Dataset excerpts:
* * * *

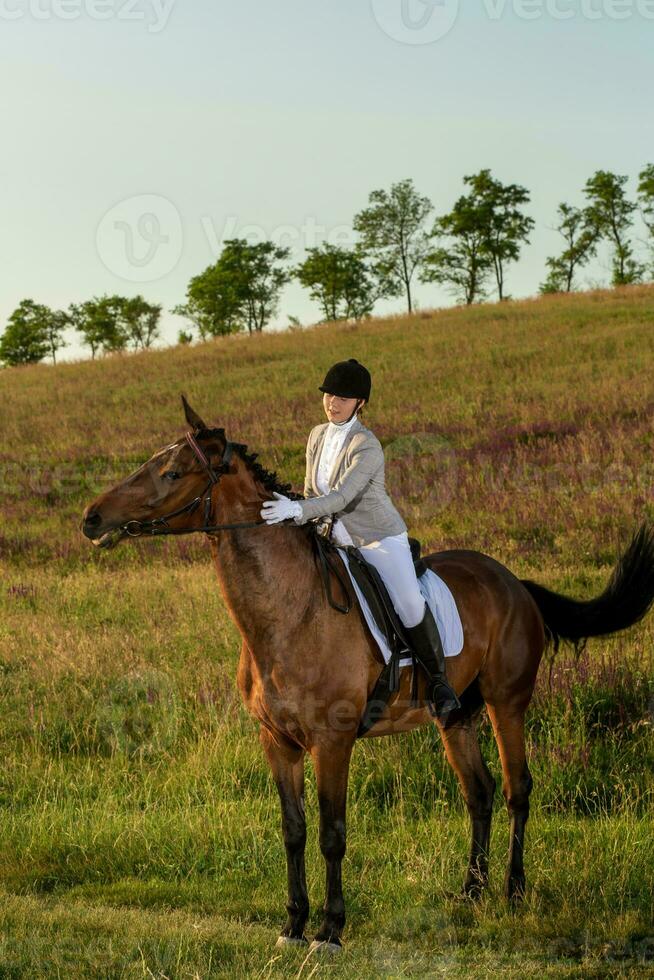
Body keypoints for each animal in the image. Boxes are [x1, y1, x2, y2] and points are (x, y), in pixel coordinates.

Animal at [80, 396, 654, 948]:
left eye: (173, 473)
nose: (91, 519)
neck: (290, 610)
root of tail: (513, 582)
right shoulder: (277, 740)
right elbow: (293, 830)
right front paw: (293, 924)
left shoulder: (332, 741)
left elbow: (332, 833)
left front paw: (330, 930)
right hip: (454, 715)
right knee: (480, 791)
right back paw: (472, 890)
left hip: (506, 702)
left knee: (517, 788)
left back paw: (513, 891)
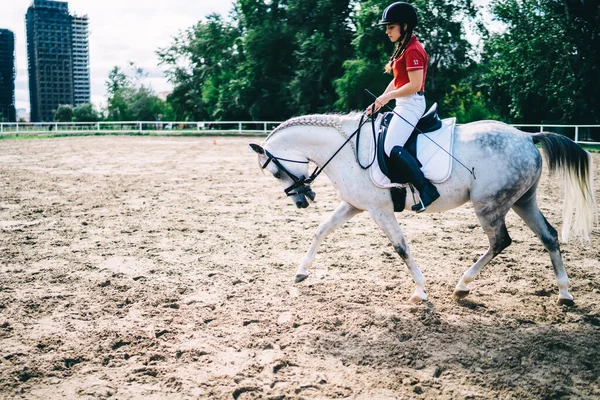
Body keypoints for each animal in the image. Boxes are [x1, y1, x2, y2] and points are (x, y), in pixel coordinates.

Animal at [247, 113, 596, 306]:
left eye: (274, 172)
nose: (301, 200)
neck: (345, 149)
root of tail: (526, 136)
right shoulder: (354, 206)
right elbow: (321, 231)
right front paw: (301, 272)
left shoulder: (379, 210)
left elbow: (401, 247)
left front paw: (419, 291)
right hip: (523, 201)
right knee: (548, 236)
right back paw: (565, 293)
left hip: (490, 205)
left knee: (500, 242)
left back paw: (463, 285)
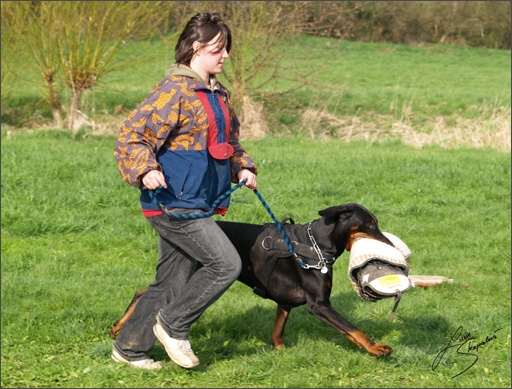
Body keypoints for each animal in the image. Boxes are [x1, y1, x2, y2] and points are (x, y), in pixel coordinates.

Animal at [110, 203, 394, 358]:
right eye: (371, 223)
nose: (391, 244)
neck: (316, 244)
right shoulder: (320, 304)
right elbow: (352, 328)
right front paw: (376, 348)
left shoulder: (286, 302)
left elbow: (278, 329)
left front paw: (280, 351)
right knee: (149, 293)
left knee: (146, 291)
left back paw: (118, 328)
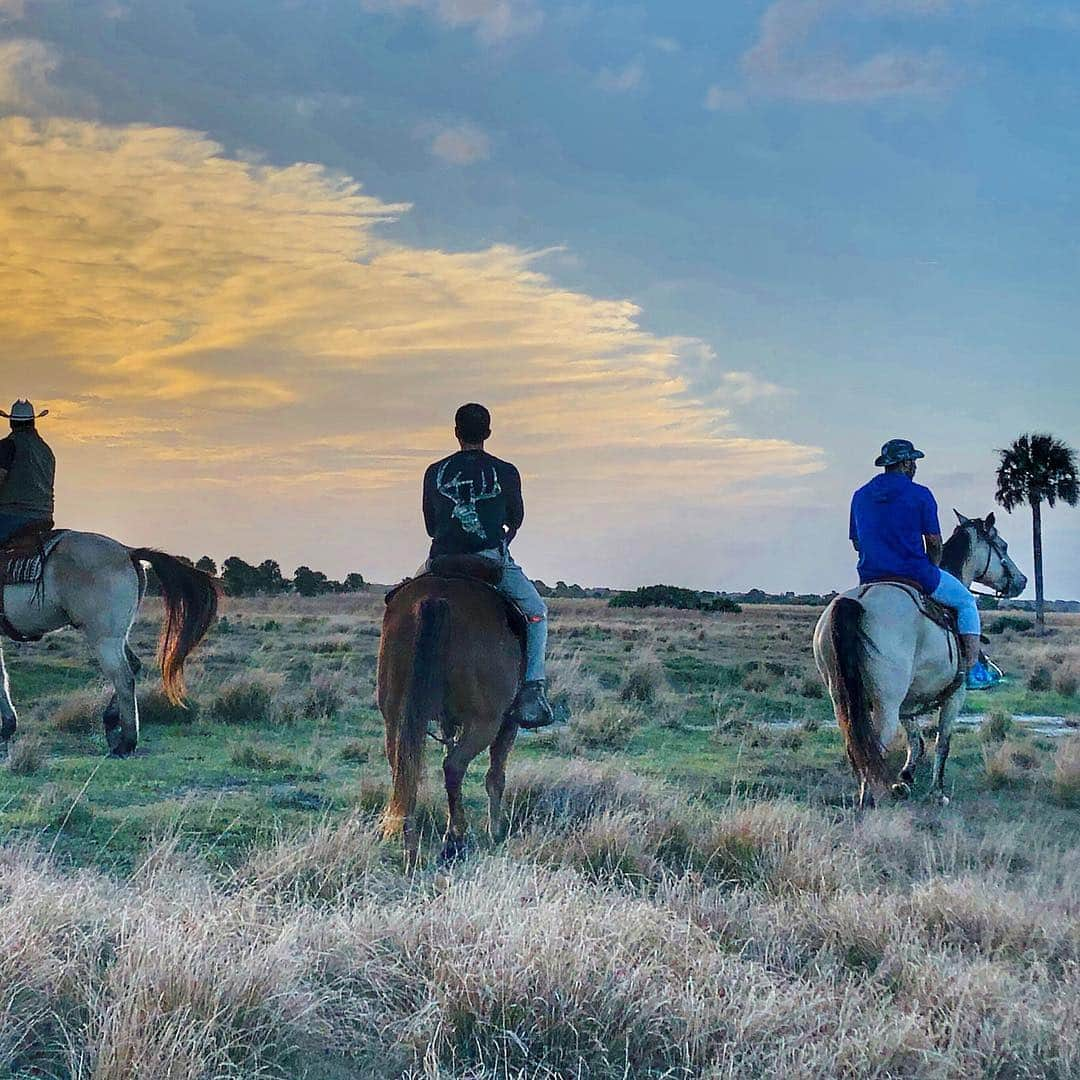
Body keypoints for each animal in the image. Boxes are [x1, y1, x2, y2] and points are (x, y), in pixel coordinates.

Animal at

* * * *

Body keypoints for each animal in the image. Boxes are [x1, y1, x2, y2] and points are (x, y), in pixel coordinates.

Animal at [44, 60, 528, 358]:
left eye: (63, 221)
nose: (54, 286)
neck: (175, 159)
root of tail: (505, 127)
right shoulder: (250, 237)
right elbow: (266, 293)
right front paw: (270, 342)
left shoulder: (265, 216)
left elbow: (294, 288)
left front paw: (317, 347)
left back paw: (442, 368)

* * * *

### TASK TO CARRY OUT
What lines in the data include the string "shoulder"? Copy each one.

### FINAL ANSWER
right shoulder: (277, 740)
left shoulder: (332, 741)
right shoulder: (354, 206)
left shoulder: (379, 210)
right shoulder: (320, 304)
left shoulder: (286, 302)
right shoulder: (250, 237)
left shoulder: (265, 216)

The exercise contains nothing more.